There is no doubt that Wright had a long and prolific career, producing an impressive number of designs and establishing himself as one of the leading figures of the Modern Movement. According to the Frank Lloyd Wright Foundation, the American architect designed around 1,114 works, of which 532 were built. Unsurprisingly, most of these are single-family villas, a type of building that perhaps more than any other characterised his work and established itself as a manifesto of his idea of organic architecture. His most famous design is perhaps Fallingwater, one of the most famous buildings in architectural history.

According to the Frank Lloyd Wright Building Conservancy, many residences designed by Wright have been put up for sale in recent decades. Despite their historical and cultural value, some remain unsold to this day.

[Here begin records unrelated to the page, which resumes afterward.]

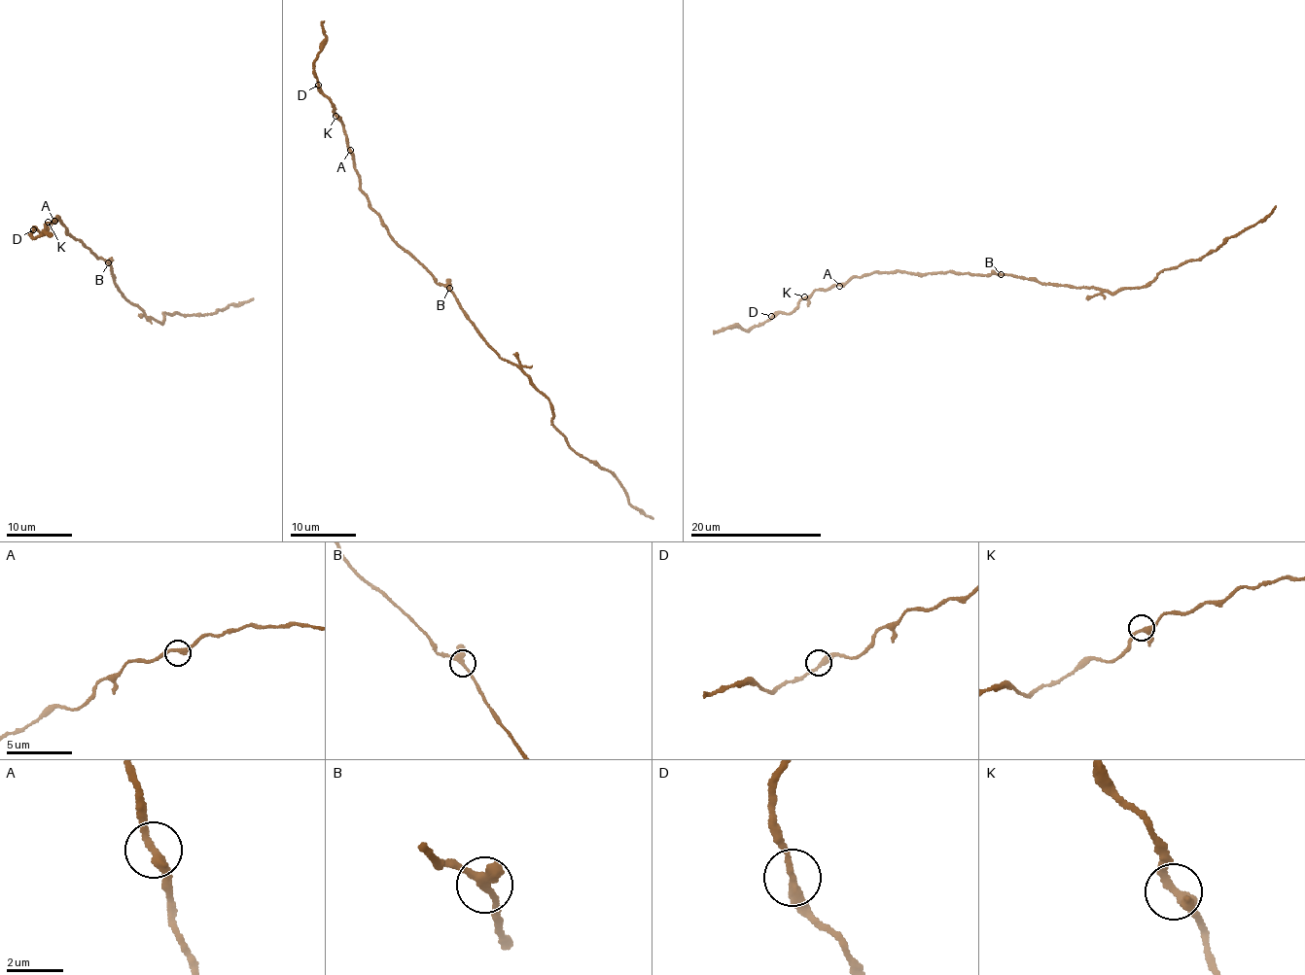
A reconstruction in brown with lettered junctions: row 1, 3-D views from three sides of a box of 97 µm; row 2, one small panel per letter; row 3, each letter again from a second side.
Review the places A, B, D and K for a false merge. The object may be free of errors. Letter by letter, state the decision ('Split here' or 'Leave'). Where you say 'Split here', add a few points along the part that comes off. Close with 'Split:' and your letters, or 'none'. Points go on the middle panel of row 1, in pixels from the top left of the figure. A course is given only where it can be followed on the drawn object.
A: Leave
B: Split here. Course of the part to remove: (449, 289), (485, 344), (529, 377), (549, 403), (553, 424), (575, 451), (611, 470), (630, 504), (652, 519)
D: Leave
K: Leave
Split: B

Frank Lloyd Wright, Elizabeth and Rollin Furbeck House, Oak Park, 1897

Wright's early career coincided with the design of the Prairie Houses: dwellings designed for the vast American plains that were characterised by horizontal lines, overhanging roofs and spatial fluidity, which would become increasingly important in Wright's later work. One house from this period is currently on sale for almost $2 million: the Elizabeth and Rollin Furbeck House (1897) in Oak Park, a suburb of Chicago where Wright had recently built his first home and studio for himself and his wife. This style anticipates the Prairie Houses with their characteristic pitched roofs, and the desire to open up to the outside can be seen even more clearly in the subsequent DeRhodes House (1906) in South Bend, Indiana.

Frank Lloyd Wright, DeRhodes House, South Bend, 1906

The following years were to have a profound and lasting impact on Wright's career, for better or worse. First came the fire of 1914, which destroyed his home in Taliesin and claimed the lives of his second wife and two children. Then came the commission for the Imperial Hotel in Tokyo, his first major international project. Finally, he opened a studio in Los Angeles, where he built the Hollyhock House between 1919 and 1921. This house is now a heritage site at risk.

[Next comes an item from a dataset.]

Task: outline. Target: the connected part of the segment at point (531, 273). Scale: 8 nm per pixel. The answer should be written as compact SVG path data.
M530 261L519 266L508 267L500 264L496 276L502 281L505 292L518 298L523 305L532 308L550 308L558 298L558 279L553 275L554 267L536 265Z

In the 1920s, Wright designed the Georgia and Richard Lloyd Jones House (1929), which is currently on sale for $3.5 million. In this design, Wright abandoned the prairie style in favour of greater spatial articulation, in keeping with the hilly landscape of Oklahoma. Like the Hollyhock House, the Jones House was built using Wright's signature textile blocks, which were a precursor to a technique involving concrete blocks reinforced with steel bars.

Frank Lloyd Wright, Georgia and Richard Lloyd Jones House, Tulsa, 1929

Following the Second World War, the design approach evolved further. With the need to rebuild post-war America, Wright embraced a new mission: to make modern architecture accessible to the American middle classes. This resulted in the Usonian Houses: low-cost, modular designs without superfluous ornamentation that nevertheless maintained the principles of Wright's organic architecture. Examples include the Weisblat House (1948), one of four houses designed by Wright for the Acres residential complex in Michigan; the Eppstein House (1948), notable for its large windows; and the Hughes House (1949), also known as “The Fountainhead” due to the fountain and swimming pool at the rear. All of these houses represent different variations on the Usonian model and are currently on the market for over $2 million.

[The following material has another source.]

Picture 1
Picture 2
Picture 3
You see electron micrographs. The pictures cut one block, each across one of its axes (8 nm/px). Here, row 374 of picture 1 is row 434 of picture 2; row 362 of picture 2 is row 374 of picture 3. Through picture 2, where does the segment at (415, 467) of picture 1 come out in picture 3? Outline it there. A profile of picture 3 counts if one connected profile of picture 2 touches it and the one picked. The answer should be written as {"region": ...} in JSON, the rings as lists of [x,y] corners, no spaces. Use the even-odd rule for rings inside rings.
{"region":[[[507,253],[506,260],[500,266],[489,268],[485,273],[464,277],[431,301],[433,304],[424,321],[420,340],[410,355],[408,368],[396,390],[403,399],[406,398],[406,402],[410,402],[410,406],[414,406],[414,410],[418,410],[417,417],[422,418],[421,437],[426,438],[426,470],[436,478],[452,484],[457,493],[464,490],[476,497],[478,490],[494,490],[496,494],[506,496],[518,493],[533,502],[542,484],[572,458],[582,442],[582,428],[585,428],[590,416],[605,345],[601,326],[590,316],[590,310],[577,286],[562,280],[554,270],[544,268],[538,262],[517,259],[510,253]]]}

Frank Lloyd Wright, Hughes House, Jackson, 1949. Photo courtesy Frank Lloyd Wright Building Conservancy

One of Wright's final projects, the Norman Lykes House (1959) in Phoenix, Arizona, has also been on the market since 2023. More commonly known as the Circular Sun House, it is one of the architect's fourteen circular houses and takes advantage of the hilly terrain to create a completely bespoke design.

Too precious to be lived in and too recent (not to mention expensive to maintain) to be preserved as works of art, it is likely that these houses will remain on the market for years, waiting for a knowledgeable buyer who is willing to become their custodian rather than their owner. There is a risk that they will undergo extensive renovations, like the aforementioned Jones House, or become relics of a glorious past: more photographed than lived in and more present in history books than inhabited.